---------- EXTRACTED ENTRIES
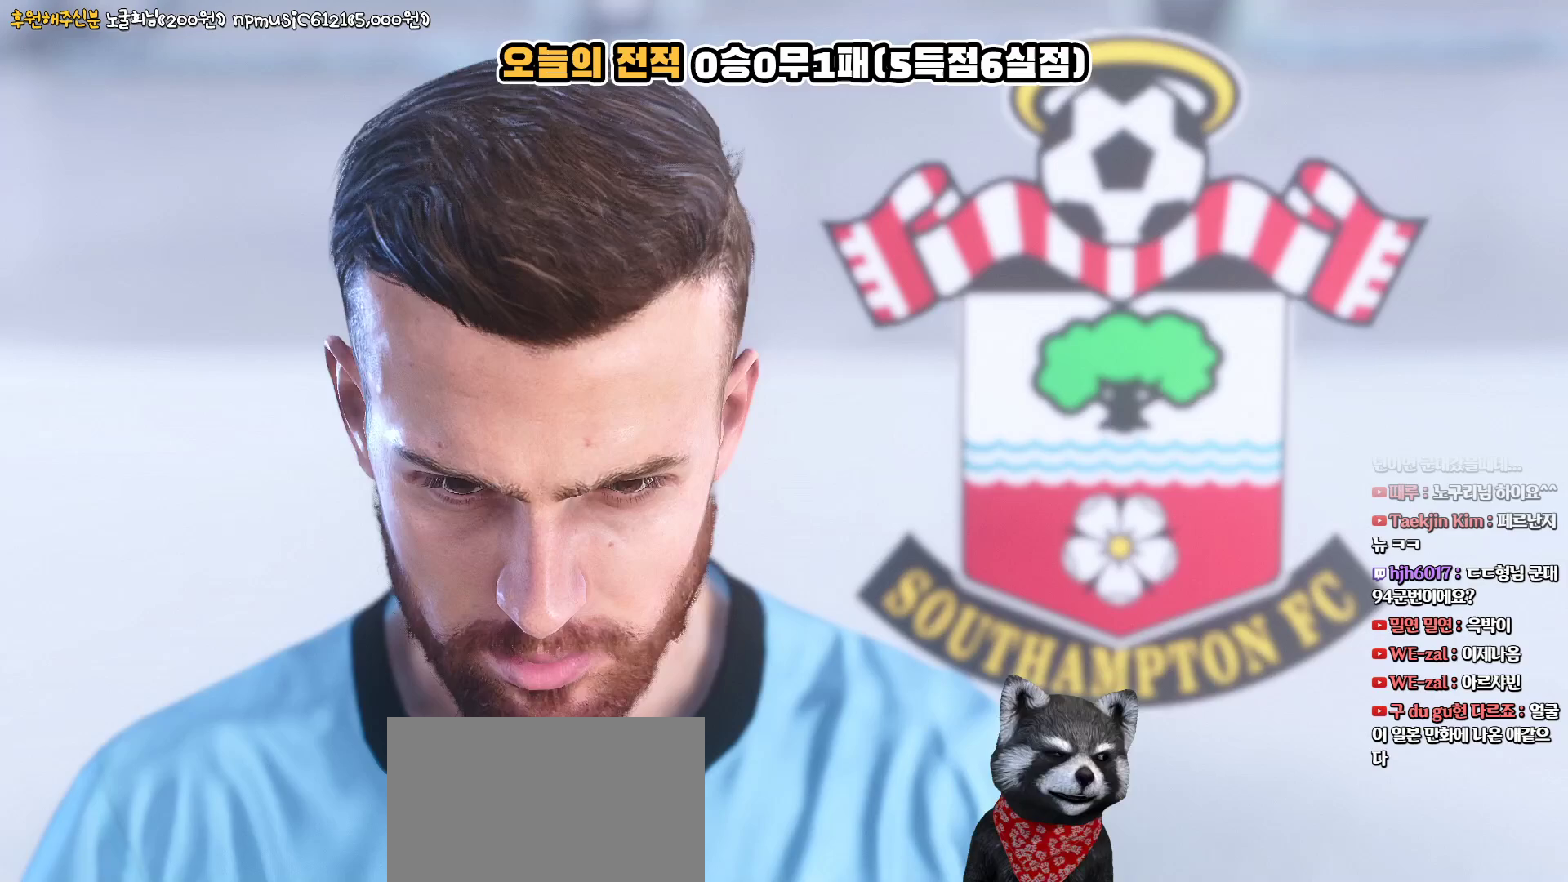
{"buttons": [], "left_stick": "center", "right_stick": "center", "events": []}
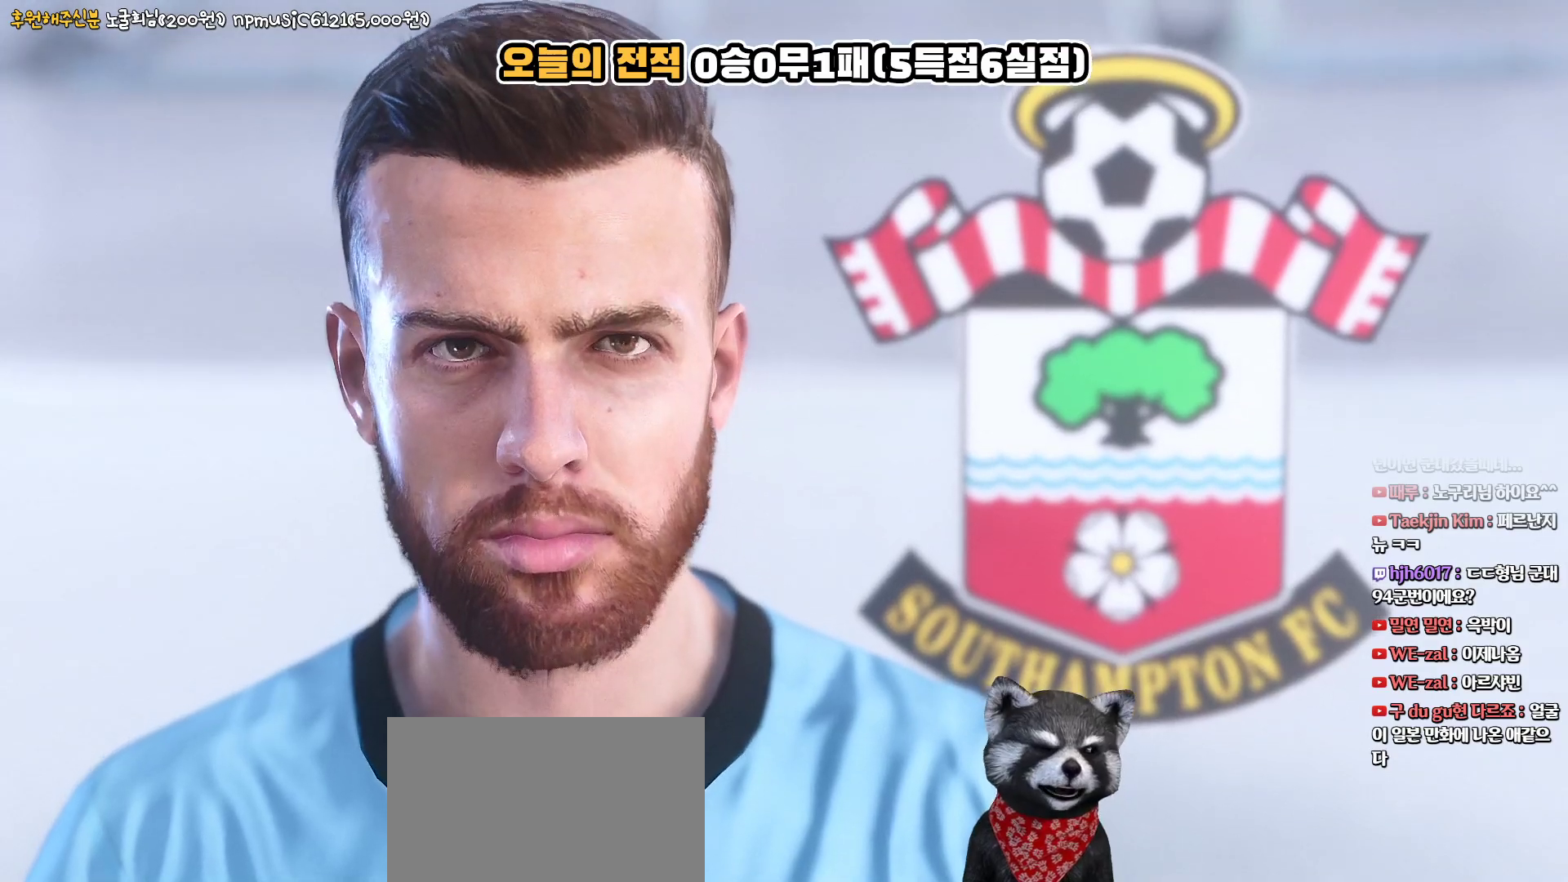
{"buttons": [], "left_stick": "center", "right_stick": "center", "events": [[267, "START", "down"], [433, "START", "up"]]}
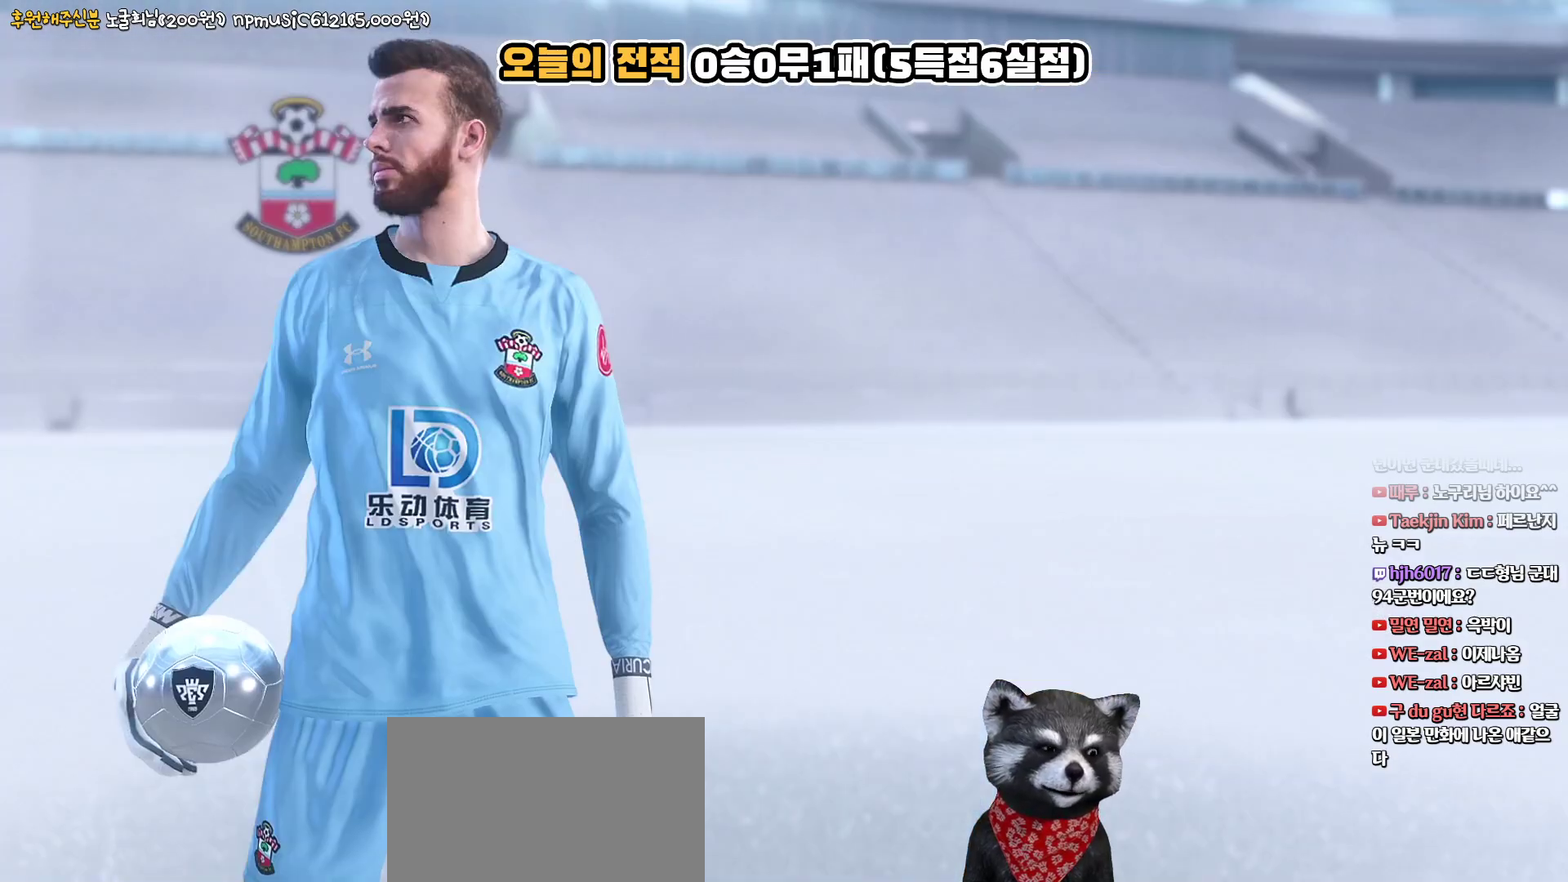
{"buttons": ["CIRCLE"], "left_stick": "center", "right_stick": "center", "events": [[467, "CIRCLE", "down"]]}
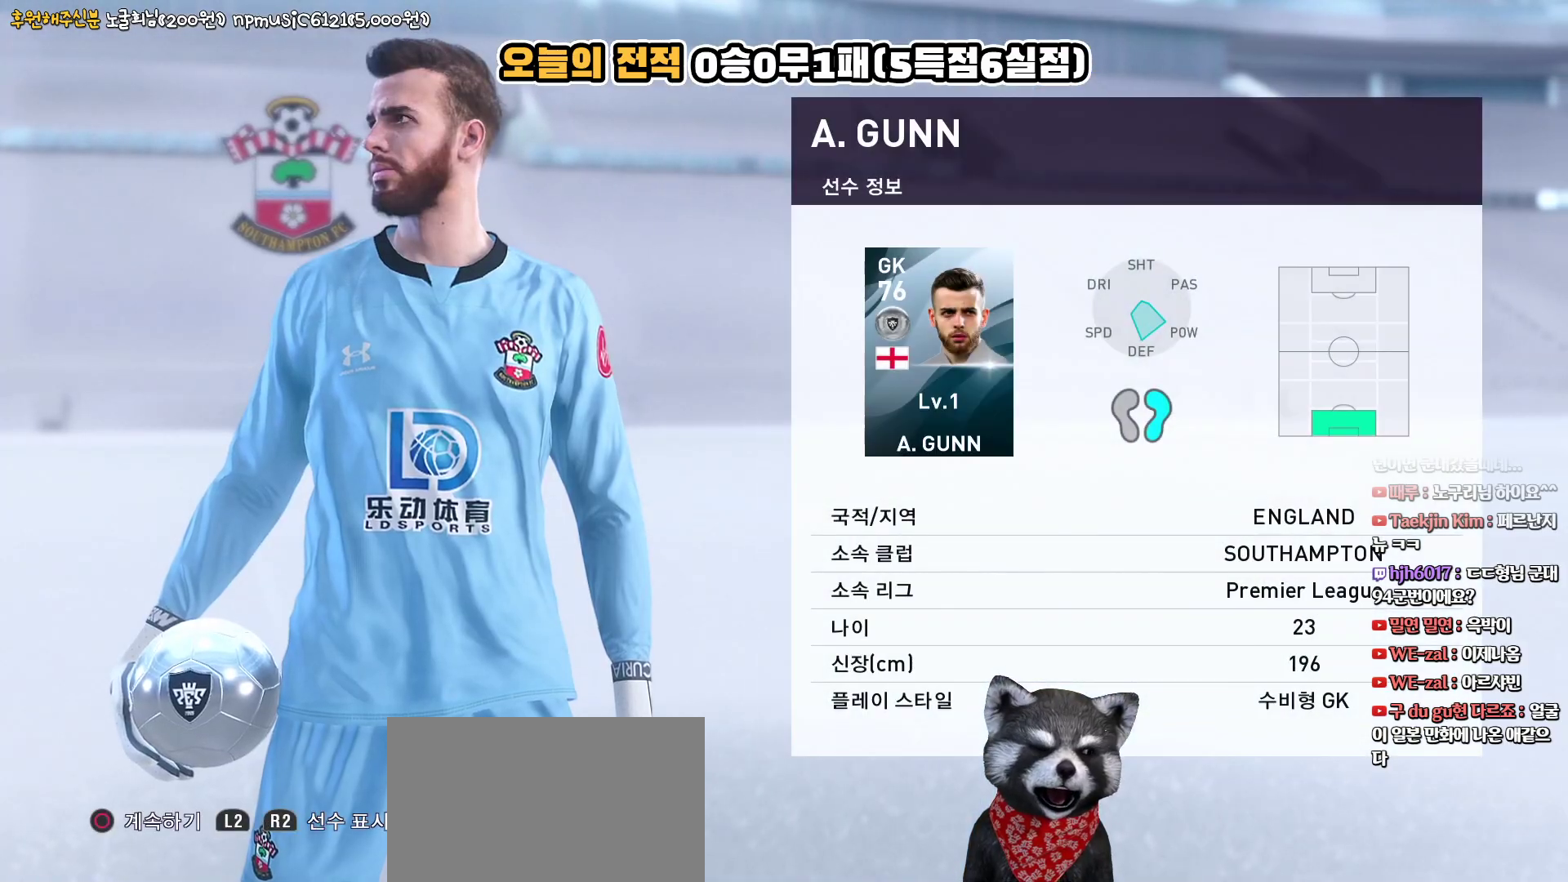
{"buttons": [], "left_stick": "center", "right_stick": "center", "events": [[133, "CIRCLE", "up"]]}
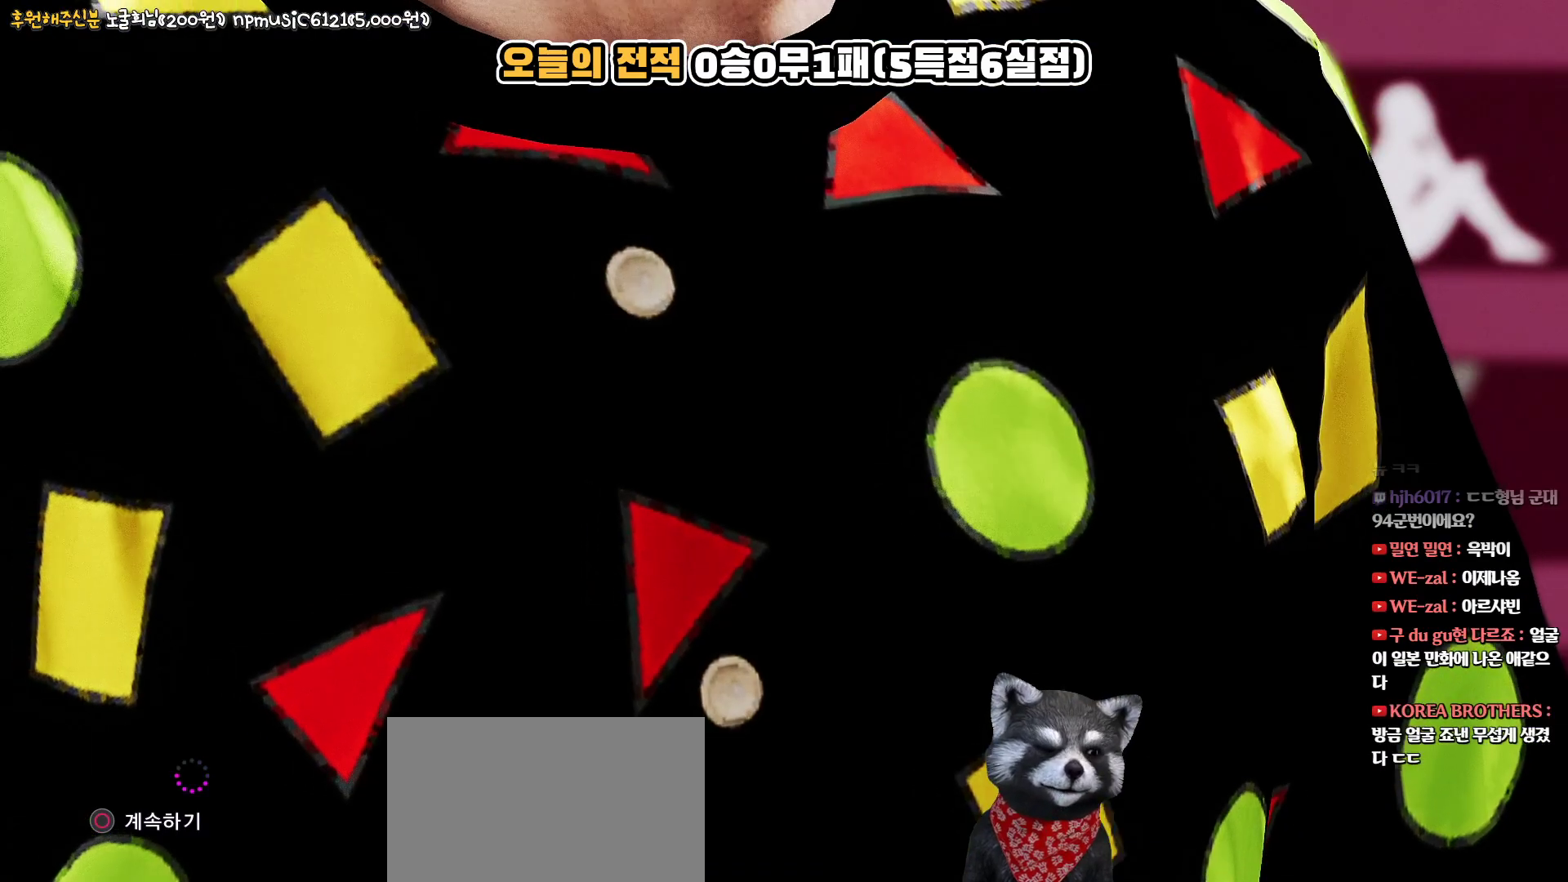
{"buttons": [], "left_stick": "center", "right_stick": "center", "events": []}
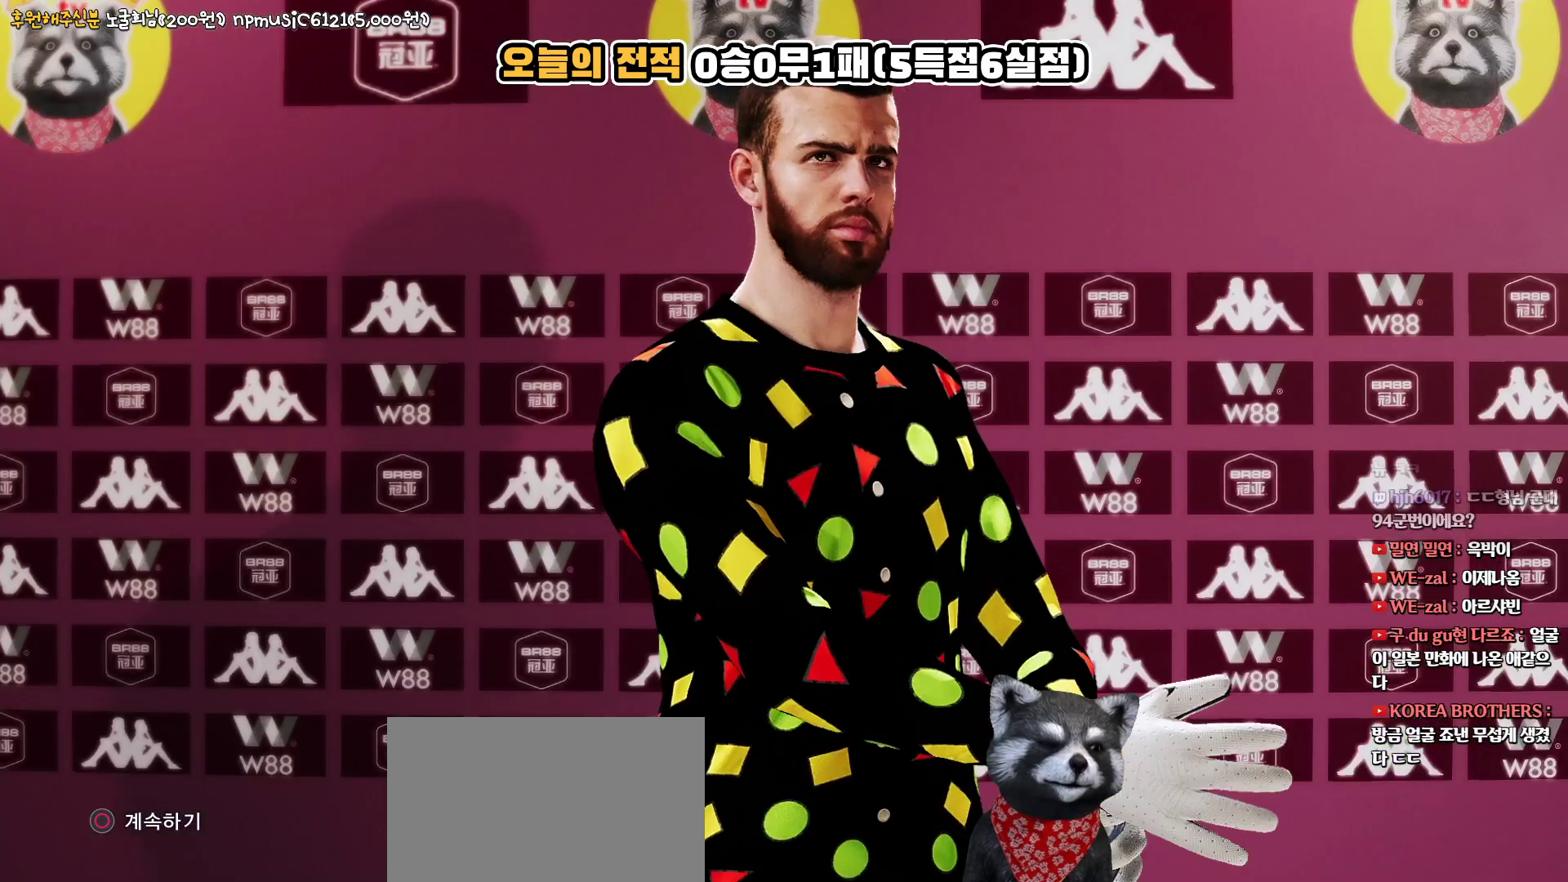
{"buttons": [], "left_stick": "center", "right_stick": "center", "events": []}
--------------------
TASK PROMPT
Could you output all of the records exactly, without their pictures?

EXERCISE RESULT
{"buttons": [], "left_stick": "center", "right_stick": "center", "events": []}
{"buttons": [], "left_stick": "center", "right_stick": "center", "events": [[267, "START", "down"], [433, "START", "up"]]}
{"buttons": ["CIRCLE"], "left_stick": "center", "right_stick": "center", "events": [[467, "CIRCLE", "down"]]}
{"buttons": [], "left_stick": "center", "right_stick": "center", "events": [[133, "CIRCLE", "up"]]}
{"buttons": [], "left_stick": "center", "right_stick": "center", "events": []}
{"buttons": [], "left_stick": "center", "right_stick": "center", "events": []}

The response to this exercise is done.